What one game looks like to the learner
Put the whole chapter in one picture: a game is a short sequence of decisions — one 90-way draft, then ~19 joint turn actions — with silence the whole way and a single verdict at the end.
Imagine tuning a 20-step data pipeline where the only observability is a green or red light after the final step — no per-stage metrics, no logs, and two of the stages are dice. That's the learning problem. And the "product requirement" isn't the green light itself: it's being able to tell a colleague which config to use for steps 1–3 against any given workload. Bot = pipeline that goes green; recommender = the config advice extracted from it.

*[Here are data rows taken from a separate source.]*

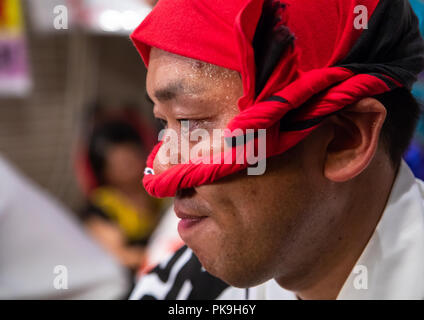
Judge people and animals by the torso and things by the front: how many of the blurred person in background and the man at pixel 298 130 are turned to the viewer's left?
1

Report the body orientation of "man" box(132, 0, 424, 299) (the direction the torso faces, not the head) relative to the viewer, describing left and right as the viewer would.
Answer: facing to the left of the viewer

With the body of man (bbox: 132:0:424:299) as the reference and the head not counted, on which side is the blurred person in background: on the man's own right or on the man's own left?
on the man's own right
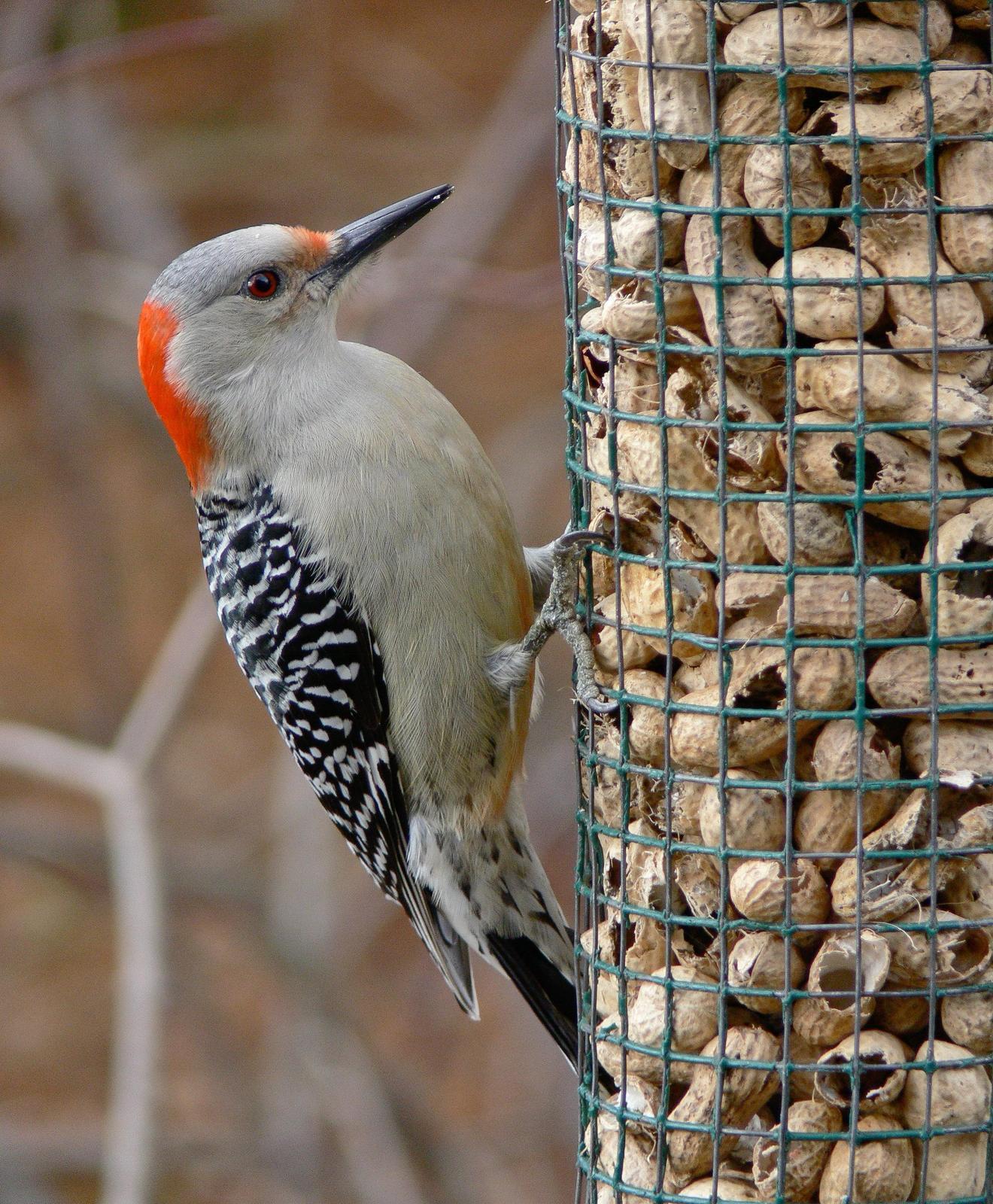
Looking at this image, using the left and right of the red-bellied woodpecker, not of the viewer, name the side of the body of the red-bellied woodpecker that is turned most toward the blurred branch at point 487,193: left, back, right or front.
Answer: left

Why can't a chess-style engine be pointed at this game directly?
Chess search (minimax) assumes alternating moves: I move, you see it, you respond. Reg M-B turns are simultaneous — both sides commit in secret and the choices resolve together — so "opponent's best reply to my move" isn't even well-defined. Add 16-roll damage variance and secondary effects, and the deterministic game tree that chess engines walk simply doesn't exist here.
The max-damage heuristic won ~22% against a random clicker. Why so much worse than a coin flip?
Because damage is only one of the signals that win doubles games, and hard-committing to it means never Protecting, never using Fake Out, never setting Trick Room or Tailwind, never redirecting, and never coordinating two attacks onto one target. A random opponent stumbles into those good plays occasionally; the heuristic never does. That's why the project abandoned hand-written rules and set random as the baseline for learned policies.
What does Open Team Sheets remove from the problem — and what uncertainty remains?
It removes hidden information about rosters: species, moves, items, and spreads for all twelve Pokémon are visible from team preview. What remains unknown is the opponent's simultaneous choice each turn and the outcome of chance (damage rolls, crits, secondary effects). Near full-information, but still a mind game played with dice.